Preparedness For Pets

  1. TechAdmin
    According to the 2013/2014 APPA National Pet Owners Survey, there are 83.3 million owned dogs in the United States and 95.6 million owned cats. That is 178.9 million animals that need shelter, food, and medicine. That number does not even include other varieties of animals, such as rodents, reptiles, birds, and livestock, all of which will have the same needs, some of them even more specialized.

    Responsible pet ownership is very important, and reaches far beyond feeding Fido and letting him outside to relieve himself. Pets need routine veterinary care and medications such as heart worm preventative. Dogs sometimes suffer from arthritis and joint pain in addition to having dental issues. Cats are plagued by urinary tract and upper respiratory infections. These are issues that will not resolve on their own and will need medical intervention, but what if there is no one to intervene? What if you're stuck in a situation where you cannot get to vet care?

    Many natural disasters strike with little warning, but modern science and technology are making progress that aids the American public in knowing when danger could be coming. Hurricane tracking has vastly improved and tornado warnings have been able to pinpoint windows in time when danger is present. Government and media outlets diligently report on storm outbreaks in an effort to warn people in time to take cover. The danger is still very much present, but the information used to generate a warning is getting better and more accurate.

    Regardless of that information, however, it is important to have a general awareness of what is worst case scenario in your neck of the woods. For example, if you live on the Gulf of Mexico, you need to prepare for hurricanes. If you live in Middle America, having a tornado shelter is a good idea. Earthquakes are synonymous with California. There are also avalanches, volcanic eruptions, mudslides, and much more to consider, but the bottom line is that while these events cannot be stopped, you can become aware of what might affect you and make plans to either get out of the way or ride it out.

    Preparedness is especially important for pets. As a resident of a community stricken by Hurricane Katrina, I have seen a lot of animals die at the hands of owners who simply did not think things through. Leaving your dog tied to the porch with an extra bowl of food is not going to get him through a hurricane. It is going to get him killed.

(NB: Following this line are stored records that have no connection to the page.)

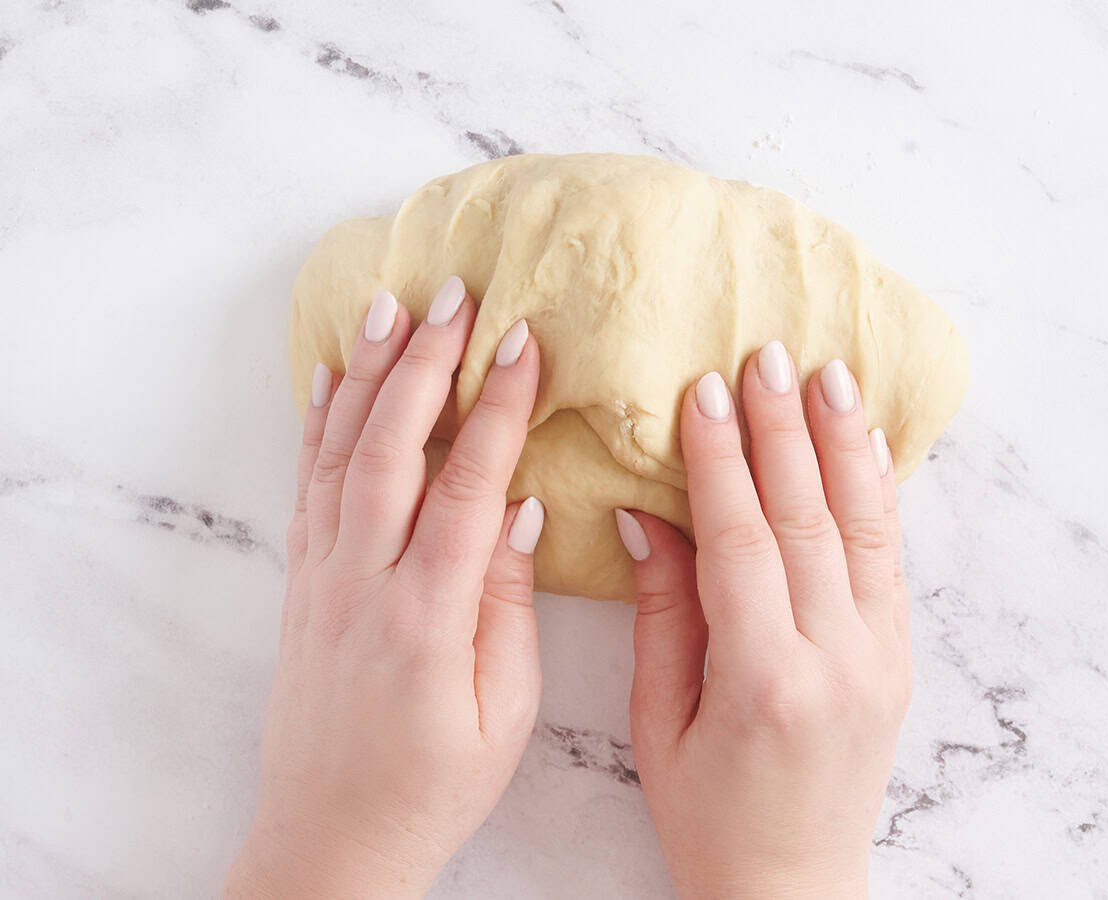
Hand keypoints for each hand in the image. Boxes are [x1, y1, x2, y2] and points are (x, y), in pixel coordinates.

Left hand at [226, 280, 544, 897]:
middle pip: (390, 449)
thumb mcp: (501, 711)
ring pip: (340, 456)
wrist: (330, 837)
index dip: (496, 409)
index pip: (466, 487)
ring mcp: (321, 579)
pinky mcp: (302, 585)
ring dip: (366, 376)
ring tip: (388, 307)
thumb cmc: (432, 784)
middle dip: (424, 363)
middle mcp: (361, 583)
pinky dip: (317, 426)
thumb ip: (506, 602)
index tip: (522, 344)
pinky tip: (329, 380)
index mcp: (424, 617)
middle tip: (453, 295)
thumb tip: (521, 508)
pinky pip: (307, 488)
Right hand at [618, 344, 910, 897]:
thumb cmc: (708, 814)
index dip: (720, 460)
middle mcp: (834, 659)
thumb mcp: (660, 721)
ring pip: (863, 526)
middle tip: (764, 354)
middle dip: (781, 429)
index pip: (741, 541)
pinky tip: (865, 441)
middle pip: (806, 518)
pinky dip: (879, 492)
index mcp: (761, 680)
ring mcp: (879, 656)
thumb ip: (662, 612)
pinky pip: (891, 558)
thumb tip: (648, 514)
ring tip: (827, 372)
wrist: (793, 885)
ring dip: (842, 442)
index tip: (704, 391)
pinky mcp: (898, 656)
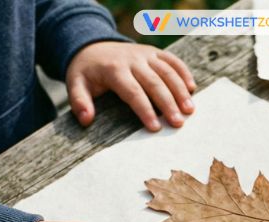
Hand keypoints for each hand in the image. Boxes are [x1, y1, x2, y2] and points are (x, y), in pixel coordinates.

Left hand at [65, 41, 195, 130]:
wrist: (92, 46)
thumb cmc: (86, 72)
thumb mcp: (75, 84)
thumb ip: (79, 101)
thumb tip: (86, 120)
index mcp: (114, 70)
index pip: (133, 92)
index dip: (145, 110)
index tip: (155, 128)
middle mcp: (132, 60)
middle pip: (154, 83)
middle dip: (168, 103)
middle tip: (178, 123)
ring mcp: (145, 54)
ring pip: (167, 71)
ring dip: (180, 90)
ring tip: (190, 110)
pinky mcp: (154, 52)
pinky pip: (172, 60)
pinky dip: (183, 72)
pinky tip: (192, 89)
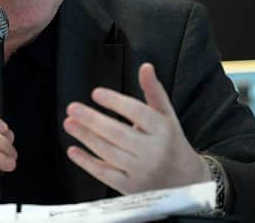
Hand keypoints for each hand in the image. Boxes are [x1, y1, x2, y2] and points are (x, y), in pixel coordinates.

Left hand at [63, 63, 209, 193]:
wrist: (185, 181)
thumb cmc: (171, 142)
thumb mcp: (166, 115)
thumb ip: (153, 91)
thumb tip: (145, 66)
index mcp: (163, 130)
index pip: (137, 113)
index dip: (115, 102)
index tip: (96, 93)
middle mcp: (153, 152)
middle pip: (119, 134)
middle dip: (93, 120)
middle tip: (73, 108)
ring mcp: (141, 171)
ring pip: (108, 153)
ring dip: (86, 137)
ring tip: (69, 123)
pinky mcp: (130, 188)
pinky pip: (104, 174)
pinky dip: (87, 162)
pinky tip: (73, 150)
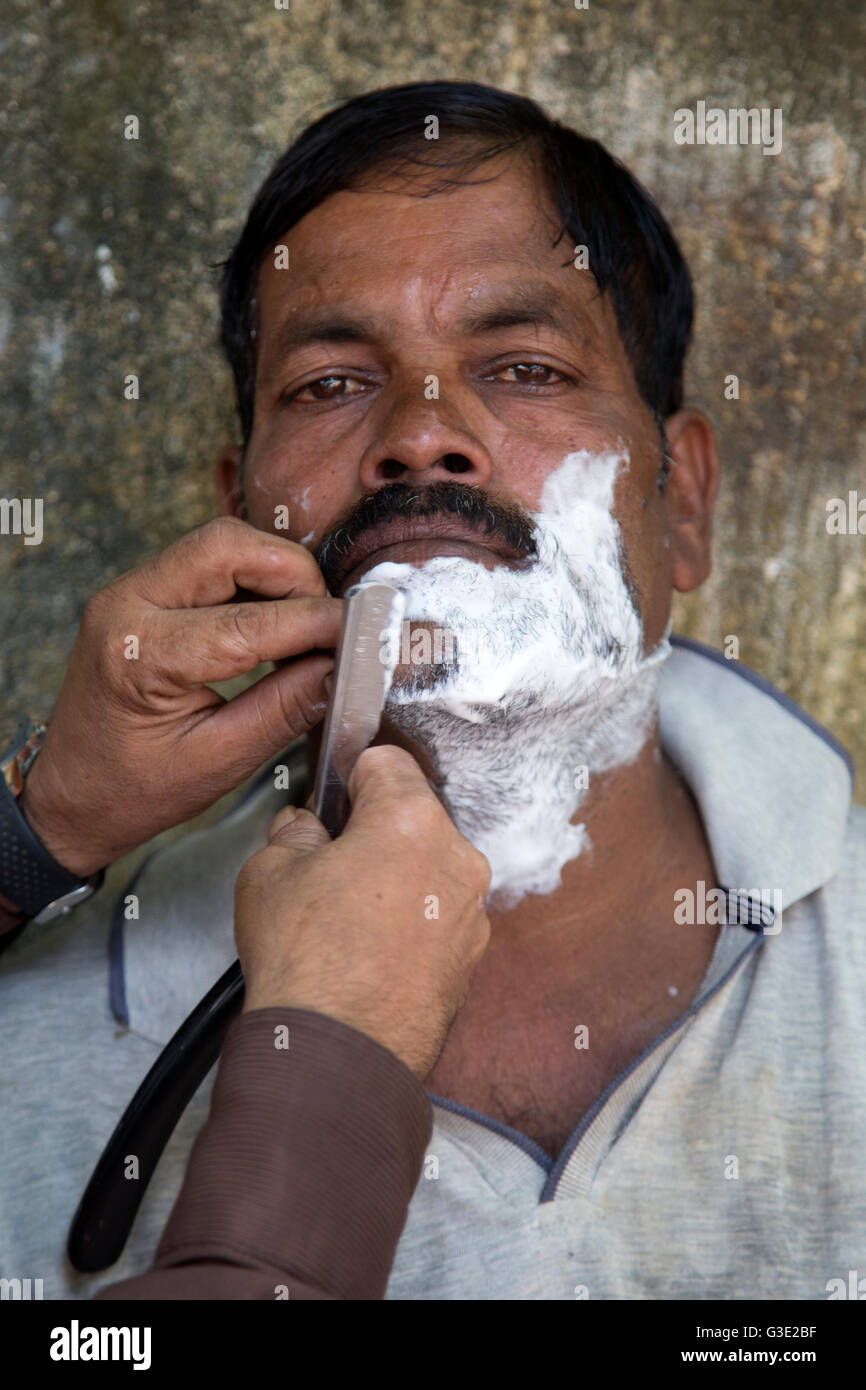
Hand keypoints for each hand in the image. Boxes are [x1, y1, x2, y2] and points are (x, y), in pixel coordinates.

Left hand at [20, 517, 341, 877]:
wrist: (70, 795)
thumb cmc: (130, 790)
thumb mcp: (217, 762)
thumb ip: (285, 708)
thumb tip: (345, 667)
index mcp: (139, 654)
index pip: (248, 621)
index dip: (316, 623)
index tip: (364, 632)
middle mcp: (126, 605)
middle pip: (229, 546)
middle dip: (294, 576)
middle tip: (331, 623)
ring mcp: (130, 591)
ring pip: (222, 545)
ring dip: (275, 574)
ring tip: (305, 626)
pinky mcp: (142, 593)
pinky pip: (208, 562)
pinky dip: (253, 582)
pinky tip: (275, 623)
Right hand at [234, 744, 491, 1079]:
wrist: (334, 1058)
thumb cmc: (304, 963)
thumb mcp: (268, 872)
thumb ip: (294, 831)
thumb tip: (306, 827)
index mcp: (412, 821)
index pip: (387, 762)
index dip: (350, 777)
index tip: (332, 801)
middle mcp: (457, 859)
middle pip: (413, 819)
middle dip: (374, 833)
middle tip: (328, 868)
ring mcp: (472, 913)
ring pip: (428, 870)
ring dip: (395, 880)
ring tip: (345, 920)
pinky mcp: (471, 958)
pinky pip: (437, 919)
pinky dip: (410, 924)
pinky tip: (368, 953)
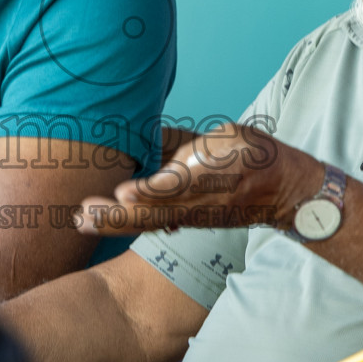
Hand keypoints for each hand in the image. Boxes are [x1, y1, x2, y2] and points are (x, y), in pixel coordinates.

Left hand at [75, 122, 323, 236]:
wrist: (281, 191)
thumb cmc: (249, 155)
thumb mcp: (224, 139)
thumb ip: (185, 144)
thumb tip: (147, 140)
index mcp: (208, 176)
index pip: (177, 186)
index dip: (151, 191)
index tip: (124, 191)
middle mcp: (196, 201)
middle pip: (153, 210)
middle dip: (117, 214)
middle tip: (83, 213)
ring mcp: (190, 214)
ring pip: (148, 221)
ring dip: (113, 221)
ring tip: (81, 218)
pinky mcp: (186, 219)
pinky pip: (153, 222)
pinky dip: (126, 223)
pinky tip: (97, 220)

    When you pack your bags, you should pack your animals' bags right along with them. Public shelters are not likely to allow pets, so plan in advance to go somewhere that will in the event you choose to evacuate. If you choose to stay, keep your animal in a safe location, preferably close to you as this will help alleviate fear. Also, keep in mind that the unexpected could strike at any time; next to your BOB should be a BOB for your animals as well. Things you might want to keep in that BOB:

    1. Pet first-aid kit (antiseptic, bandages, gauze, baby aspirin, Benadryl, hydrogen peroxide to induce vomiting should your pet get into something toxic during a natural or other type of disaster, etc.)
    2. A 7-10 day supply of water and canned and/or dry food, as well as bowls for food and water.
    3. Litter or shredded paper as well as a backup litter box such as a coke flat or roasting pan.
    4. Extra collars, harnesses, and leashed with current ID tags.
    5. Copies of medical documents in a waterproof container along with a two-week supply of any medicine your pet requires.
    6. A sturdy crate or carrier for each pet, complete with bed, blanket, and familiar toy for comfort.
    7. Extra blanket for scooping up a fearful pet or should other blankets/bedding become soiled.
    8. Recent photos of your pets for identification in case you are separated
    9. Extra toys for comfort and entertainment.
    10. Treats with busying capabilities such as Kongs or mice on a string.

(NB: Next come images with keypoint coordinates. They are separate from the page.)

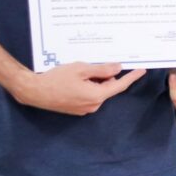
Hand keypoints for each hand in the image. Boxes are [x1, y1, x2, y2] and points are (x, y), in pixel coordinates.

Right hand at [11, 62, 145, 115]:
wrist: (34, 91)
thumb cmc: (56, 78)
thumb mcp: (81, 69)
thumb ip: (102, 70)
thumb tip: (118, 69)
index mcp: (96, 96)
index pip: (119, 86)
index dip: (131, 77)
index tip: (142, 71)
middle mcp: (93, 105)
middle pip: (108, 87)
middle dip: (105, 76)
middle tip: (91, 66)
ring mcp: (84, 109)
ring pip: (98, 91)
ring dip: (95, 81)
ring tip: (79, 73)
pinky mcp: (77, 109)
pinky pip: (89, 96)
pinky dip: (88, 87)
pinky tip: (74, 80)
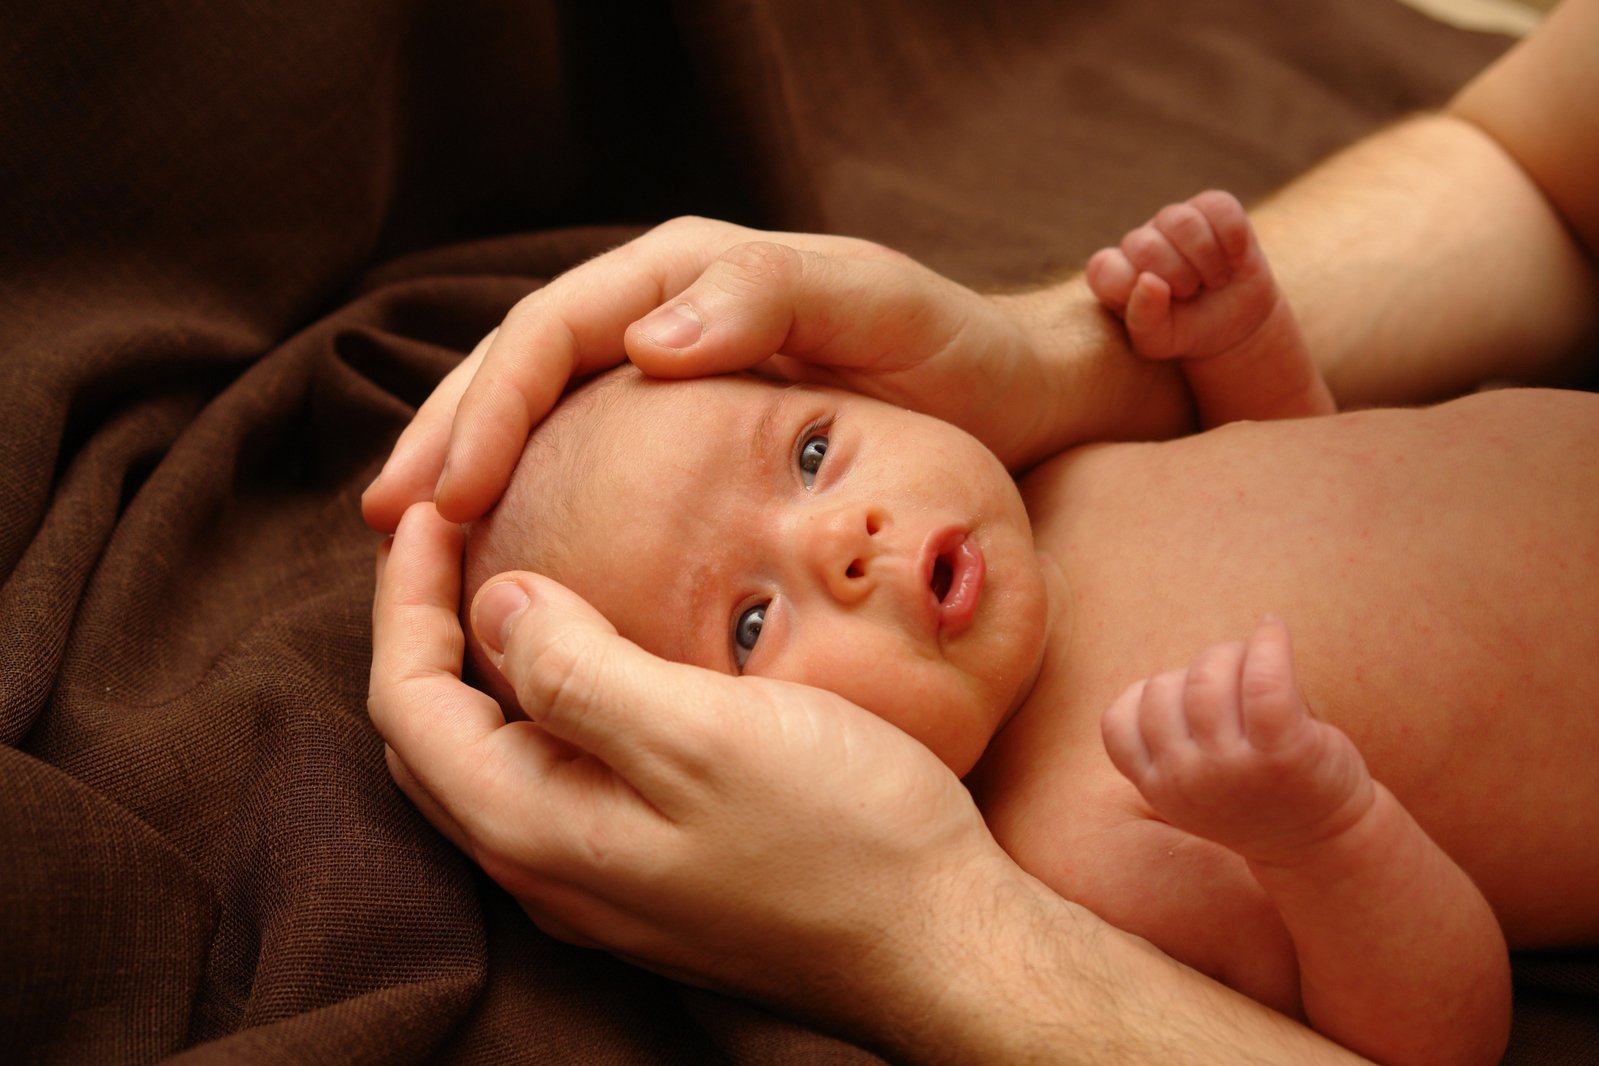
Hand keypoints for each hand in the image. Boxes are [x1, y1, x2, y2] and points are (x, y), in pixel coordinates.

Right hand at [360, 216, 1189, 532]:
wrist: (1011, 394)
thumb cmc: (950, 353)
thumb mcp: (873, 307)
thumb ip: (767, 299)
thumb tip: (640, 345)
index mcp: (684, 272)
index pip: (549, 333)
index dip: (485, 409)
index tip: (443, 495)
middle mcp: (660, 311)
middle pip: (517, 368)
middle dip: (445, 438)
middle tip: (390, 524)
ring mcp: (666, 369)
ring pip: (536, 411)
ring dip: (468, 468)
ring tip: (413, 542)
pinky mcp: (685, 430)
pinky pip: (584, 455)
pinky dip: (532, 497)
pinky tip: (508, 552)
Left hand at [367, 501, 1013, 1025]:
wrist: (938, 946)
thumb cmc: (842, 837)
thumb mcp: (702, 734)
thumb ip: (578, 670)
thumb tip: (493, 602)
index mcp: (536, 827)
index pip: (406, 700)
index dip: (405, 596)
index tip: (431, 512)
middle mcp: (546, 868)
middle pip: (429, 736)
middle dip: (421, 629)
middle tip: (449, 540)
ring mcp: (597, 881)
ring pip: (484, 762)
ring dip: (471, 669)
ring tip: (501, 586)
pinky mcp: (648, 876)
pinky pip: (549, 781)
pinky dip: (534, 706)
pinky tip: (589, 664)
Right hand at [1099, 618, 1373, 866]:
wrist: (1326, 845)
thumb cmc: (1256, 796)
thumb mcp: (1192, 783)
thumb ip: (1168, 742)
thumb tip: (1167, 677)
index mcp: (1158, 789)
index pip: (1117, 722)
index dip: (1146, 696)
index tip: (1186, 703)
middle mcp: (1187, 782)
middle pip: (1163, 690)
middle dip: (1196, 672)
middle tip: (1235, 683)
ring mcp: (1232, 769)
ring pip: (1207, 678)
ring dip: (1231, 655)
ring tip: (1258, 663)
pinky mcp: (1282, 753)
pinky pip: (1264, 679)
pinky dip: (1269, 644)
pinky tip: (1274, 630)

    Remember that even the best laid plans can go awry, but it is essential to at least have a plan. Keep in mind that food, water, and medications need to be rotated so they do not spoil or expire. Above all else, remember to stay calm as your animals will look to you for reassurance and having them close by will likely have the same effect on you.

    Stay safe, dry, and safe travels to you and your pets.